I doubt that Kim Novak (1933-) will be remembered for the comedies in which she appeared with Jack Lemmon and others (though many have affectionate memories of “Bell, Book, and Candle” with Novak, Lemmon, and James Stewart). Her niche was as a martyr to her beauty, at least someone who wanted to be loved not just desired, but rather passively accepted suitors old enough to be her father (in addition to Stewart, in ascending order by birth-year, Fed MacMurray, Tyrone Power, Frank Sinatra, Peter Finch, Dean Martin Jeff Chandler, William Holden).
The one movie in which the age of the desiring male was an issue is also the one with the hugest age gap, “Middle of the Night” (1959), in which the 26-year-old Novak played by Betty Preisser, who was supposed to be 24, a receptionist in a New York garment factory managed by Jerry Kingsley (the 62-year-old Frederic March, supposed to be 54). She is recently divorced from an itinerant (I’m not sure about “straying”) jazz musician (Lee Phillips), to whom she was physically attracted but with whom she was increasingly unhappy during the three years of their marriage.
Jerry’s wife died two years earlier, and other than work he has no life, jealously defended by his spinster sister and de facto housekeeper (Edith Meiser) and daughter (Joan Copeland) who lives in New Rochelle with a husband (Martin Balsam) frustrated by her unwillingness to care as much about him as she does about her father. On the other hand, the manifest unhappiness Jerry’s boozing womanizing partner, (Albert Dekker) is a spur to try to grab some life before it is gone.
The April-December romance is not greeted with any happiness by Betty’s circle, bitter long-abandoned mother (Glenda Farrell), bitter gal pal (Lee Grant), or still lust-filled ex-husband who returns from Vegas with plans to settle down (in a steady job at least) and wants her back.
The American version of “kitchen-sink realism” of the 1950s was purveyed on small screen and big by Paddy Chayefsky. “Middle of the Night” was the third adaptation to the big screen of plays or teleplays (or, in this case, both) written by Chayefsky and directed by Delbert Mann, following the acclaimed (not least with best picture and best actor Oscars) “Marty” and “Bachelor Party.” (Richard Brooks had also directed an adaptation of “The Catered Affair,” and for Mann “Middle of the Night” was between movies based on plays by Terrence Rattigan and William Inge, “Separate Tables” and “The Dark at the Top of the Stairs”).
Betty and Jerry are living lives of quiet desperation and fearful of the relationship Jerry seeks and Betty acquiesces to (grateful for being treated well though not in love or lust with Jerry). Dekker, Farrell, and Grant have showier parts and Martin Balsam has a cri de couer speech. I don’t see Phillips as a compelling challenger to the fragile age-discrepant relationship, even if he is backed by Mama who conspires to leave him alone with her daughter.
I didn’t realize that March’s part was supposed to be Jewish, though the garment business should have told me that. And he could not pass as 56 to me. I think it would have been better to change the lines to the 62 he was.
On stage in 1956, the age gap between Edward G. Robinson and Gena Rowlands was similar (37 years) and the age gap in the original (1954) television version (also directed by Mann) between E. G. Marshall and Eva Marie Saint was only ten years.

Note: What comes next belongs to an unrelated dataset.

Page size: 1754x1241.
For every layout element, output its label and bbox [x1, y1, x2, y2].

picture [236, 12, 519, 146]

I’m not convinced that people during the 1950s (in New York) talked or behaved as Chayefsky’s characters do. He can shriller and concocted cartoonish characters in such later movies as “Hospital” and “Network,” but his screenplays attracted talented actors, as in “Middle of the Night.” I think Novak’s acting talent was limited, but Betty was pretty much typecasting of her and she conveyed her tentativeness and weariness with male fantasies well, as she memorably had in “Picnic” and “Vertigo.” And the passivity in going along with what an older man wanted was already on display in her first movie for Columbia, “Pushover” (1954 with Fred MacMurray, her senior by 25 years).

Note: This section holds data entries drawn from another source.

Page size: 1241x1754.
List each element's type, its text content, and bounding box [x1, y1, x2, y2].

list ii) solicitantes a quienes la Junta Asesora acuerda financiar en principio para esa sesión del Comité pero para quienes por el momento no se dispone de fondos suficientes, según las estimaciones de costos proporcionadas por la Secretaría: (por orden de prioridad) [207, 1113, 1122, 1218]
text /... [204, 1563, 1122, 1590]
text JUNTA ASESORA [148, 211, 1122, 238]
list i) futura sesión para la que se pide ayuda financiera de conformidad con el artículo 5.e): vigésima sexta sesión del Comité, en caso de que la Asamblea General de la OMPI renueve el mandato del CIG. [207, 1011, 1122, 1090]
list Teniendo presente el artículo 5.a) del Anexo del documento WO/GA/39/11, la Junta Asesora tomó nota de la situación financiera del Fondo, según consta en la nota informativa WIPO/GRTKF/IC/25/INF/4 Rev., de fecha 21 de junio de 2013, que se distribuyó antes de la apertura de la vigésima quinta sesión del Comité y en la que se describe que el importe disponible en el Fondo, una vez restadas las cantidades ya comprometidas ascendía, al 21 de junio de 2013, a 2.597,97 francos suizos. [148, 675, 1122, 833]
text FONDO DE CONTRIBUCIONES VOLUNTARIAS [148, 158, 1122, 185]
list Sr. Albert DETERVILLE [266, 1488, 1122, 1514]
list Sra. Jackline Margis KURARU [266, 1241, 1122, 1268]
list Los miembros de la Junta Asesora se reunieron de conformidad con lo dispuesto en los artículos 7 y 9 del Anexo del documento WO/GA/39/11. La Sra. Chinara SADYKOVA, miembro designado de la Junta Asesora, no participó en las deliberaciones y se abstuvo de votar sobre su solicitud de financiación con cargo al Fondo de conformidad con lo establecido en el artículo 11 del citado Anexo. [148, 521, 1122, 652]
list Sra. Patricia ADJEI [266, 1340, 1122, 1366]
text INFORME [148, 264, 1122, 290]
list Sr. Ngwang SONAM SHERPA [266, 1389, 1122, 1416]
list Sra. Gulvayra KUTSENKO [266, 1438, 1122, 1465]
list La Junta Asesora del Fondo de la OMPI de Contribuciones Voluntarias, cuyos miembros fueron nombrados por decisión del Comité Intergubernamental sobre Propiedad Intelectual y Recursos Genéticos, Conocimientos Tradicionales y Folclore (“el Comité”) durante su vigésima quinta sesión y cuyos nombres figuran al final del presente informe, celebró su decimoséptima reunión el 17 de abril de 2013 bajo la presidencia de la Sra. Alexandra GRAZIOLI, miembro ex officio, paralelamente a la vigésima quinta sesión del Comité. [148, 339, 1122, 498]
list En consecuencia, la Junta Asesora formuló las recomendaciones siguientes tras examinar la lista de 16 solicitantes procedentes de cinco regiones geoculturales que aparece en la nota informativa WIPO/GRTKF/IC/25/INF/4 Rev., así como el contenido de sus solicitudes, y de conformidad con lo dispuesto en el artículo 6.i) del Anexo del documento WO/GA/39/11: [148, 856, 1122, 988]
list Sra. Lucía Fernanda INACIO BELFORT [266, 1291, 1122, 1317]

BTW, March was nominated for a best actor in a drama Golden Globe, as was Charlton Heston who undeservedly won the best actor Oscar (in Ben-Hur). Both lost to Anthony Franciosa in “Career,” a movie I have not seen (indeed, did not know existed). My choice would have been James Stewart in “Anatomy of a Murder” (he was nominated for the Oscar, along with Golden Globe comedy best actor Jack Lemmon from “Some Like It Hot,” but not for a Golden Globe best actor in a drama one).